Mas se há alguém preocupado com estes sectores radicais é o ‘establishment’ do Partido Republicano que não sabe como resolver isto. Portanto, as mensagens têm provocado um impacto crítico nos sectores republicanos mais radicais e, por outro lado, por parte do Partido Democrata uma espécie de adopção das ideias do Papa como sendo também parte da agenda democrata.
Julgo também que hoje em dia não há figura com dimensão política – não estou a dizer que seja uma figura política, o Papa é muito mais que isso – que seja tão inspiradora quanto o Papa Francisco.

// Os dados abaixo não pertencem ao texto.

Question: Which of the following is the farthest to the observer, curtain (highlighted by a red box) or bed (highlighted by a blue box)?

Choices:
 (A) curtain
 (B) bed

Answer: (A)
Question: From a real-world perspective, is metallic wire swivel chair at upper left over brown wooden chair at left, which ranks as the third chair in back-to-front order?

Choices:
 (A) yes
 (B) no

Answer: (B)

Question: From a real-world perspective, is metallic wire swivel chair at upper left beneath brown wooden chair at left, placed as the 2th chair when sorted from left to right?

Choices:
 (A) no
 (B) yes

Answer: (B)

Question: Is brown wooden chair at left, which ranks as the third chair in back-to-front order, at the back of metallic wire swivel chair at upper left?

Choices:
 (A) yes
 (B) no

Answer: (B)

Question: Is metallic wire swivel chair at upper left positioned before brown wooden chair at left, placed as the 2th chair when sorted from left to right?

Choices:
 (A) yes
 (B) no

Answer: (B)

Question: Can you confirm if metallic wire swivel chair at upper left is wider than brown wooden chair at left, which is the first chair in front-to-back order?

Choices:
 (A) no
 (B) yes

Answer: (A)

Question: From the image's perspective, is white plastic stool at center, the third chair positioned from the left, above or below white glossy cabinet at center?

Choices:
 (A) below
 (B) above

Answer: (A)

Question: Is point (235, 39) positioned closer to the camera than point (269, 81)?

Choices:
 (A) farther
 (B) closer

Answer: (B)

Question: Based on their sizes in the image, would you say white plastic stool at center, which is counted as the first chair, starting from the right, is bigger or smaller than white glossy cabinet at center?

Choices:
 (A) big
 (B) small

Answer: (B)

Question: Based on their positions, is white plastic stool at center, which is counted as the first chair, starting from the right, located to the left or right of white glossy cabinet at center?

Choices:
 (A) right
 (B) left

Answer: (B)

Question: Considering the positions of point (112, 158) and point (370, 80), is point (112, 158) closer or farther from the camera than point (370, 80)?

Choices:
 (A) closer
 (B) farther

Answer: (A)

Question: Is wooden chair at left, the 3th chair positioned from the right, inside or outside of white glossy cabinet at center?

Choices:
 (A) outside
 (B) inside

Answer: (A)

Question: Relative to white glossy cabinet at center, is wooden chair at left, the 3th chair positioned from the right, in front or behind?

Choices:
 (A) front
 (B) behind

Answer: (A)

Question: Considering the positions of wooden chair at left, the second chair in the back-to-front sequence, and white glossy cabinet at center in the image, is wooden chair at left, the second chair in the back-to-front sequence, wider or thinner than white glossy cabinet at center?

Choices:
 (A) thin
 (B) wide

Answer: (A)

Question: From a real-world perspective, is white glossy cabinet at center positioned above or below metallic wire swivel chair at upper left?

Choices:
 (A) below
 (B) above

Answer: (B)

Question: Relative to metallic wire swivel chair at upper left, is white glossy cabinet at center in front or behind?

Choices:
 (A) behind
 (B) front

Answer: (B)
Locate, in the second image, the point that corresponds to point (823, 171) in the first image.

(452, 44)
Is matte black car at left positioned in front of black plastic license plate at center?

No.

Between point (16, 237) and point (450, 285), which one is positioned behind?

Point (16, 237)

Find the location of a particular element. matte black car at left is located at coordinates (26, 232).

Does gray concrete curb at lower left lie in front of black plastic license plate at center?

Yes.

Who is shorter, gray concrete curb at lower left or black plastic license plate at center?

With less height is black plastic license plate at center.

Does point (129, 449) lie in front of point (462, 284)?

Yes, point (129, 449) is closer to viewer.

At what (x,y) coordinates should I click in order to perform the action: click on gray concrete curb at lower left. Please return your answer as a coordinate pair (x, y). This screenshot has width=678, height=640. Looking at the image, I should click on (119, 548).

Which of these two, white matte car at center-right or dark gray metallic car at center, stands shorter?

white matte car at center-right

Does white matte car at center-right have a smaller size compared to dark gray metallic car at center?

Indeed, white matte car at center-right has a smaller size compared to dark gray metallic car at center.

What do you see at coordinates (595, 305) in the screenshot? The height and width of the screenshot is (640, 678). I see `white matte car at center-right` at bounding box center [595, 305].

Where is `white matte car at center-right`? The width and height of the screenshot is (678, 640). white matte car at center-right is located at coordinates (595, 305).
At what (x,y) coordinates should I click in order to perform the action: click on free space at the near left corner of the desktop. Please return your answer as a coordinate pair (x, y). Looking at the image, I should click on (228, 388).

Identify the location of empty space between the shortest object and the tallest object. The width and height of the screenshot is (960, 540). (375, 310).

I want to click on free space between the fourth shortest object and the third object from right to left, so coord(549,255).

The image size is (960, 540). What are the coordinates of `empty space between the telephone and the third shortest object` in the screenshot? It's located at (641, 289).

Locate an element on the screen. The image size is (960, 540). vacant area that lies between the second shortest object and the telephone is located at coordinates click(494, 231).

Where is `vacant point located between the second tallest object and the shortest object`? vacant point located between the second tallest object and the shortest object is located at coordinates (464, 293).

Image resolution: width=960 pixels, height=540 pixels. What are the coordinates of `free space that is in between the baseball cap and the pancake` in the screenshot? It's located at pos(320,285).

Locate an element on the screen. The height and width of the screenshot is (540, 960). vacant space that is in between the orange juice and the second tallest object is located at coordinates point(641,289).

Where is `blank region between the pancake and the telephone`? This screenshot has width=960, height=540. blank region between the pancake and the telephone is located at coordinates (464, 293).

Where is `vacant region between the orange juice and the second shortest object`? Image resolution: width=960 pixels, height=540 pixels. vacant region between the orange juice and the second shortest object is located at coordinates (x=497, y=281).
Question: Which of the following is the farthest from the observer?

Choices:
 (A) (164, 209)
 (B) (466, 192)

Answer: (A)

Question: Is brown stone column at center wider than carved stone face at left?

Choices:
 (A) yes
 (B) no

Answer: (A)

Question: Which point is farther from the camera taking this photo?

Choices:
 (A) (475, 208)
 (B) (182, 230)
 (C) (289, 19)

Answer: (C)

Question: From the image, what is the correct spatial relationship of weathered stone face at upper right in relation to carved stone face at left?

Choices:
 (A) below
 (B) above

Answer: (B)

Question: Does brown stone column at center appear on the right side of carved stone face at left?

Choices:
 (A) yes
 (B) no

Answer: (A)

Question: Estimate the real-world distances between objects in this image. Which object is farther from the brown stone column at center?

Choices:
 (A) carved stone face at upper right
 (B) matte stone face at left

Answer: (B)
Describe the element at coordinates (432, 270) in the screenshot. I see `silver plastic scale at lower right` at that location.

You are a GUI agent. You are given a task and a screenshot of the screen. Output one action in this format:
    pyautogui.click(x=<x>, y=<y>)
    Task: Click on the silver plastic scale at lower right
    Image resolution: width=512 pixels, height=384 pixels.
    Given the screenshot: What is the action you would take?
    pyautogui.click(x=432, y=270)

Muito do que o Papa tem vindo defender – questões que pareciam resolvidas no mundo ocidental – como a questão da justiça social, justa distribuição da riqueza, da igualdade de oportunidades, da protecção das pessoas na velhice, na doença, no desemprego, não só corresponde ao mundo em que vivemos agora, o ‘novo normal’ de crise e precarização da condição humana nas suas várias dimensões como também quem dantes pretendia representar politicamente este conjunto de ideias está, ou parece, em vias de extinção.
Refiro-me à social-democracia ou socialismo democrático e a democracia cristã. Do ponto de vista político, espero estar enganado – no caso da democracia cristã parece-me negável – mas no caso do socialismo está em vias de extinção.